Transcribed page contents:
Segment Open
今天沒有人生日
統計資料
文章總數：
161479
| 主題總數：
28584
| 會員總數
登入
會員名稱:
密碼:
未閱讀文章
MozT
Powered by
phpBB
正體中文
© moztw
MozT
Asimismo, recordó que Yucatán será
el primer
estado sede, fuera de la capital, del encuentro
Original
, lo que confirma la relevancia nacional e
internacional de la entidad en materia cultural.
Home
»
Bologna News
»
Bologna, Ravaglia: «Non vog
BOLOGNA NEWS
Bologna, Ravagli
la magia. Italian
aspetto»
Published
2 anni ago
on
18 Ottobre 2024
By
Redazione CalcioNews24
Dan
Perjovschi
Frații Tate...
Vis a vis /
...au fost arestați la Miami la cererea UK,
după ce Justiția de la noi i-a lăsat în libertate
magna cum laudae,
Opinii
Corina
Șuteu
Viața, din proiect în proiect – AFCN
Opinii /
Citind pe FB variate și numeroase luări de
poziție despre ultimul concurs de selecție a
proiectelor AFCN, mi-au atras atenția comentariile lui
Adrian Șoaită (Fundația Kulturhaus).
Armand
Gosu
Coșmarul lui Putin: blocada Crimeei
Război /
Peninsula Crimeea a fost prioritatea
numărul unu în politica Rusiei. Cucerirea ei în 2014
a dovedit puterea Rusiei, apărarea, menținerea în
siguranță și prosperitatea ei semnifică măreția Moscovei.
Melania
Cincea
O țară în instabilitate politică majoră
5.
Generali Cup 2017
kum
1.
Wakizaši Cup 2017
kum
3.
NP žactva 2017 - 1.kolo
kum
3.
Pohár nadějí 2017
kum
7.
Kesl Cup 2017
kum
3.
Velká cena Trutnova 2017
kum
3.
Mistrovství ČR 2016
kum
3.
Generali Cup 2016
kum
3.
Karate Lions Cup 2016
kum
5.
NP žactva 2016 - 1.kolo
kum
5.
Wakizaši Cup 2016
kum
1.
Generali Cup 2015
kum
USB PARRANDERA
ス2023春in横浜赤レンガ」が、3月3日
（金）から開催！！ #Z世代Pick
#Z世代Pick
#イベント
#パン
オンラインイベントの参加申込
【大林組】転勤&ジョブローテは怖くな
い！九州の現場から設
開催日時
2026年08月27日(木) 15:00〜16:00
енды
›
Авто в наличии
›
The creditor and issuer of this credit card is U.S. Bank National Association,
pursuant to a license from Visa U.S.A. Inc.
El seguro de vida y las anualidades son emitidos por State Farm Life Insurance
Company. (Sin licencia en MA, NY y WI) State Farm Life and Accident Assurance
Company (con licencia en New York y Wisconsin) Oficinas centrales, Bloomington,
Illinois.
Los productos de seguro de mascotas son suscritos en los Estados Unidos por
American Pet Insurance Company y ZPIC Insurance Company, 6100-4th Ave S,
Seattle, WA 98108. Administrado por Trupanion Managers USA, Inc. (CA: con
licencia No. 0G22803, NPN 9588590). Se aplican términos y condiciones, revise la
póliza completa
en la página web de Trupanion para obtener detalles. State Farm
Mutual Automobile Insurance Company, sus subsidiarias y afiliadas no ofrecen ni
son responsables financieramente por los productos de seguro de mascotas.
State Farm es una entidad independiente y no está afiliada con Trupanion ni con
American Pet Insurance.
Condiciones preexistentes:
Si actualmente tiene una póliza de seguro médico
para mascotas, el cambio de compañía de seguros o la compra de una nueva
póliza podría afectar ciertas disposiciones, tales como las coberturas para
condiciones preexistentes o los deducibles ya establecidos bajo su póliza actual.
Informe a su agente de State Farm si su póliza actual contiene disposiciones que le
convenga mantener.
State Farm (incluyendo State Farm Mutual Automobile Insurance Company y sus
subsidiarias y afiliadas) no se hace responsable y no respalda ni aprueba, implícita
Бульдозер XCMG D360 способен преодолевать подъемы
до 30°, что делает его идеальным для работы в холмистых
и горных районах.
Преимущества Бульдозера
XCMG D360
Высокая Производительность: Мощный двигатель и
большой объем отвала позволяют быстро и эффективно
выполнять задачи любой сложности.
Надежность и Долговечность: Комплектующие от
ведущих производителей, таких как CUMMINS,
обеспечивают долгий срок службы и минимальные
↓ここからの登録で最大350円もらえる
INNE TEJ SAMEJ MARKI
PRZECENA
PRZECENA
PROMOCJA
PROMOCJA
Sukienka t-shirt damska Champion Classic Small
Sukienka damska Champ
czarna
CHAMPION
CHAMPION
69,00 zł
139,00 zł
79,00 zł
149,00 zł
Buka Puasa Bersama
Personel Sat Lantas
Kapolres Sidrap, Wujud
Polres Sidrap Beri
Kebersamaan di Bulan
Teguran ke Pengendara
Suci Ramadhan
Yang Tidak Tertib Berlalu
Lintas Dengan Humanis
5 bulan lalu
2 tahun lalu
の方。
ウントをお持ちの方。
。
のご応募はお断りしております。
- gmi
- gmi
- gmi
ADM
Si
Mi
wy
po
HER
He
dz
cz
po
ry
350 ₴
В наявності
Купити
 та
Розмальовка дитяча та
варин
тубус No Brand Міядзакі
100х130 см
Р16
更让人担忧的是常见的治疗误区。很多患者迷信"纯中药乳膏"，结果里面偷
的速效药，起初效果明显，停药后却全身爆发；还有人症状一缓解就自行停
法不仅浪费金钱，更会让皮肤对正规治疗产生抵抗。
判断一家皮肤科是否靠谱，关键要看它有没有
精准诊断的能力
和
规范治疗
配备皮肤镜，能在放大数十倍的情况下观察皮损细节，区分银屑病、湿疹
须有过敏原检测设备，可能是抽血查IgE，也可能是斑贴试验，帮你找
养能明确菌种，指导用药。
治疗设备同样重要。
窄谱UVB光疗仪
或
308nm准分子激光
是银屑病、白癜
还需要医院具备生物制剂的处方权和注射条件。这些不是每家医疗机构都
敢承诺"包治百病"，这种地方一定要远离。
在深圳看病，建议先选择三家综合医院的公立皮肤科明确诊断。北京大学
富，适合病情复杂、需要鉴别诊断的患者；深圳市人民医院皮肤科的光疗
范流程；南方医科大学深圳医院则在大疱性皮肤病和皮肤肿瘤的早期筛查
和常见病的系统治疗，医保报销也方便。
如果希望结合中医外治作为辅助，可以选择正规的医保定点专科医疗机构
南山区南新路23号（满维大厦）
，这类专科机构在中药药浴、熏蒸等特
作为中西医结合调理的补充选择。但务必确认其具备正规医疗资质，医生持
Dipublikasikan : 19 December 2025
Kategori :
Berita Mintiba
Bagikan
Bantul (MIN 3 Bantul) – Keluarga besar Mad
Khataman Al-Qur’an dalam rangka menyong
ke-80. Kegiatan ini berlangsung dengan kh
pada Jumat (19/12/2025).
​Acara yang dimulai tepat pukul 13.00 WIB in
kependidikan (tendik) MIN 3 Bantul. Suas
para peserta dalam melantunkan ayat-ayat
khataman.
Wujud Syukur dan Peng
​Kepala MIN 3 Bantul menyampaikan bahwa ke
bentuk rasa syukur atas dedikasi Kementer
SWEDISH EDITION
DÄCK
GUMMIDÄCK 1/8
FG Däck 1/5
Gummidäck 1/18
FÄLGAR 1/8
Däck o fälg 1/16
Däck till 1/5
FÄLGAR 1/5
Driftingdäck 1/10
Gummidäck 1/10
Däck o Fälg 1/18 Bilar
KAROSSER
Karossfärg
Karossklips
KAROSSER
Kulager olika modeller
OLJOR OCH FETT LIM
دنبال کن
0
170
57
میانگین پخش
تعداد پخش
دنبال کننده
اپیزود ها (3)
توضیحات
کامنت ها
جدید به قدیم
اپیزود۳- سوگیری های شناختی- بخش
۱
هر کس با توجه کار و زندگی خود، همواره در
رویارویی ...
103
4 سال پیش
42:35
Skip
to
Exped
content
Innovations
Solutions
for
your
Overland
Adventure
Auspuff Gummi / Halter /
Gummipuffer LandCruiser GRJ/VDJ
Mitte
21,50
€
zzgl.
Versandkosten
Segment Closed
_What the exercise asks_.
Retype the portion of the data above that starts on the line with "Company. (Sin licencia" and finishes on the line with "Los productos de seguro de mascotas son", including both of those lines.

_Answer space_.
Company. (Sin licencia en MA, NY y WI) State Farm Life and Accident Assurance
Company (con licencia en New York y Wisconsin) Oficinas centrales, Bloomington,
Illinois.
Los productos de seguro de mascotas son suscritos en los Estados Unidos por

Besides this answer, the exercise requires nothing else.